Diverse germplasm collections are developed and maintained at the NCRPIS, an element of the National Plant Germplasm System (NPGS). The NCRPIS has been partially funded by Regional (now Multi-State) Project NC-7 since 1947. The function of a germplasm collection is analogous to that of a library; researchers 'borrow' its resources to develop solutions for dietary and nutritional needs, biotic and abiotic production issues, phytoremediation and rehabilitation of disturbed environments, and to provide genetic diversity used for a wide array of basic plant research objectives. Researchers return repeatedly to the 'library' as a source of allelic diversity. Shared research results increase the overall value of the library holdings for subsequent investigators who build upon previous discovery and invention. The NCRPIS was the first Regional Plant Introduction Station in the U.S., and has served as a major component of the network of 26 NPGS sites for the last 58 years. The NCRPIS provides plant genetic resources, associated information, and a wide variety of technical and leadership services devoted to substantially improving agricultural technology in the U.S. and abroad. In 2003, it was designated by the USDA-ARS as a mission-critical site.
Since 1954, the NCRPIS has coordinated a cooperative network involving the NCR's State Agricultural Experiment Stations, the USDA Natural Resources Conservation Service, and public gardens and arboreta to conduct long-term evaluations of promising new trees and shrubs. This network collects and summarizes performance data that shed light on plant-environment interactions and provide practical advice to landscape professionals. The NCR is an especially challenging region for the cultivation of trees and shrubs, with its climatic extremes, grassland soils, and increasing urbanization. New biotic stresses caused by the rise of new pests and diseases, such as Emerald Ash Borer, Asian Longhorned Beetle, and more virulent strains of Dutch Elm Disease, present special challenges that can only be addressed by ensuring the ongoing availability of a diverse array of well-adapted landscape plants. The challenges posed to U.S. agricultural productivity, the nature of the demand to meet these challenges, and issues involved have been well-summarized (34); pests and plant diseases are estimated to cause losses of $20-33 billion annually, and recent trends increase risks due to new or changing pests and their geographic distributions. The role of safeguarding the world's crop diversity collections should belong to governments, international organizations, and the private sector acting in partnership for the public good.
Because of the diversity of environments and needs in the NCR, and the diversity of research interests and expertise available, it is only logical and fitting that a multi-disciplinary effort utilizing the talents of all interested researchers be rigorously applied to develop and test potential solutions to these many challenges.

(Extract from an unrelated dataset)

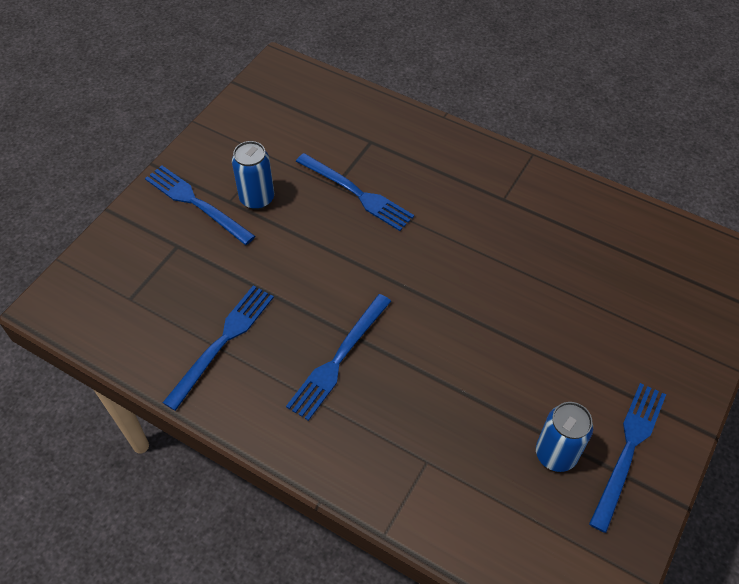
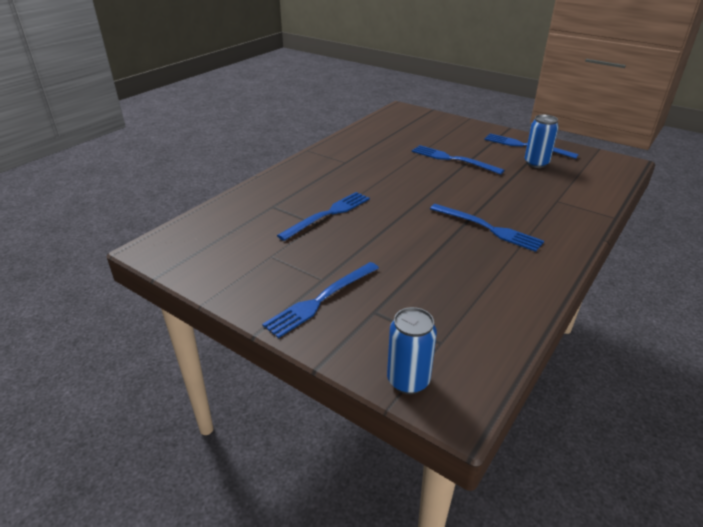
camera: 85 degrees left, 20 degrees down
blue fork [163,286,274,411] -> blue fork moved to [412,145,504,175]
blue can [232,141,274,210] -> blue can moved to [387,307,437,394]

The impacts of successful germplasm conservation, management, enhancement and utilization can be measured in the introduction of economically viable new crops and cultivars and new uses for existing crops based on a thorough understanding of their traits and properties, including nutritional, chemical, pharmaceutical, industrial and aesthetic applications. Impact is also made via contributions to our fundamental understanding of the nature and biology of genetic diversity, how it interacts with and is influenced by environment, and the resulting discoveries, inventions and applications which benefit society.